Book Reviews

Where Black Stars Rise

Nadia Shammas

The King in Yellow by Robert W. Chambers has had a storied influence on the arts. In the 2014 first season of HBO’s True Detective, for example, there are references to the work and H.P. Lovecraft made passing allusions to it in the story “The Whisperer in Darkness.” Music has been composed in reverence. And to make things ultra-meta, The King in Yellow is also the name of the play which is referred to in some of the ten stories that comprise the eponymous book. In the graphic novel Where Black Stars Rise, writer Nadia Shammas and creator Marie Enger seize upon the meta element, expounding on it and expanding the possibilities. The title itself is inspired by a stanza from Act 1, Scene 2, of the fictional play. It’s another convergence of cosmic horror and the consciously self-referential: A mimicry of a conceit that Chambers employed which also serves as a tribute to the author. Whew. Happily, the complexities involved in the narrative are handled with aplomb, making Where Black Stars Rise an intriguing and eye-catching graphic novel.

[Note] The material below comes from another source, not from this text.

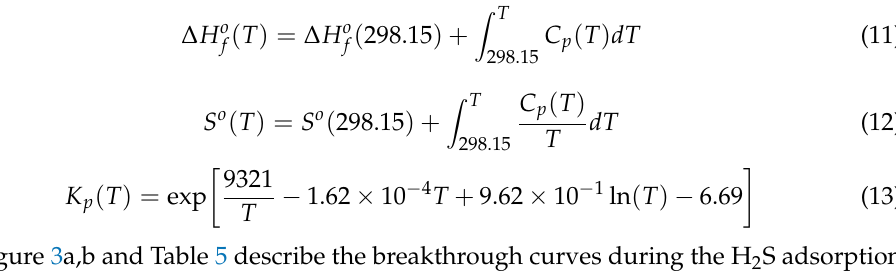
Figure 4. Linearized deactivation kinetic model ln(ln(C 0 /C)) vs. time and breakthrough curves fitting ( a , b ) calculated by using GHSV equal to 50,000 (upper) at 450, 500, 550, and 600 °C and linearized deactivation kinetic model ln(ln(C 0 /C)) vs. time and breakthrough curves fitting ( c , d ) calculated by using GHSV equal to 25,000 h − 1 (lower) at 450, 550, and 600 °C.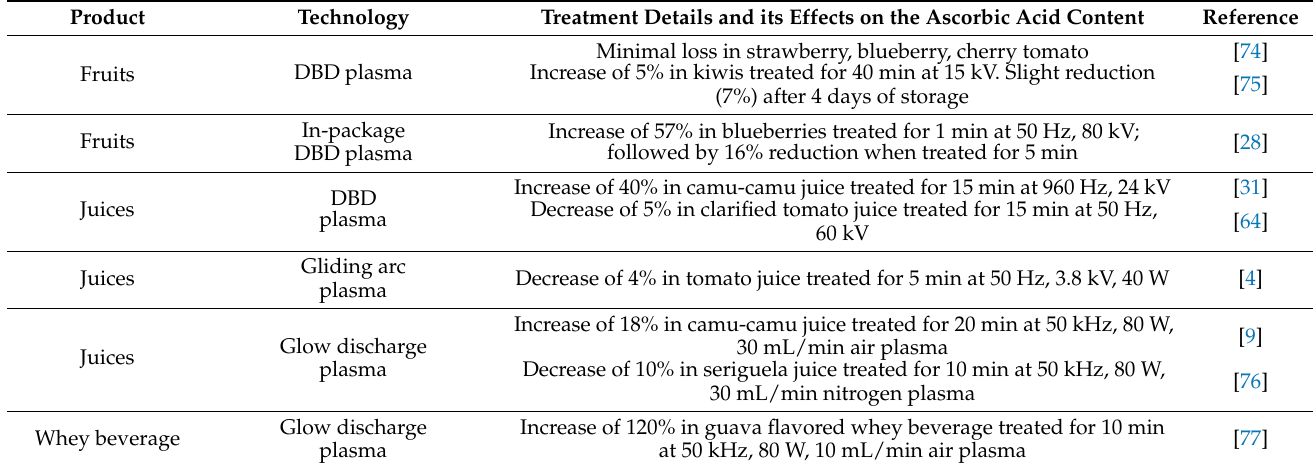
Table 2. Changes in ascorbic acid induced by cold plasma application.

The plot concerns two immigrant females. Lebanese Dr. Amal Robardin, a therapist-in-training and her patient Yasmin Mofid who hailed from Iran. Both have families in their respective countries and are finding that the ties that bind know no bounds of distance. Yasmin, who has been diagnosed as schizophrenic, discovers some respite from her illness through interest in a Brooklyn theatre group that performs experimental plays. And although she initially bonds with the therapist, Dr. Amal’s own unresolved issues and self-doubt eventually become obstacles within their sessions. After Yasmin abandons therapy, Amal goes on a quest to find her patient. Which leads her to the theatre where, you guessed it, The King in Yellow is on the bill.

Marie Enger

There is a palpable poignancy about Yasmin that is revealed through her blog, in which she expresses why she relates to horror fiction in general and The King in Yellow, in particular: “Despite the deeply racist and misogynistic roots of these works, primarily the violent xenophobia of its creators, there’s an existential understanding as to what it feels like to be powerless. While these men grappled with the horror of an uncaring universe, marginalized individuals grapple with the horror of a system specifically designed not to care about us. We are born into something larger, something malevolent, something we have no power to stop. Similarly, in The King in Yellow itself, there is no reason why our unfortunate narrators are chosen.”

While cynical readers will no doubt pronounce this as “woke,” and indeed many of the prescribed boxes (immigrants, people of color, disenfranchisement, lesbian cohabitation) do get checked in this graphic novel. But even hardcore cynics would find it difficult not to appreciate the Nightfire Book Where Black Stars Rise. It will appeal to those who admire Victor LaValle’s extraordinary The Ballad of Black Tom and those who seek The Yellow Sign.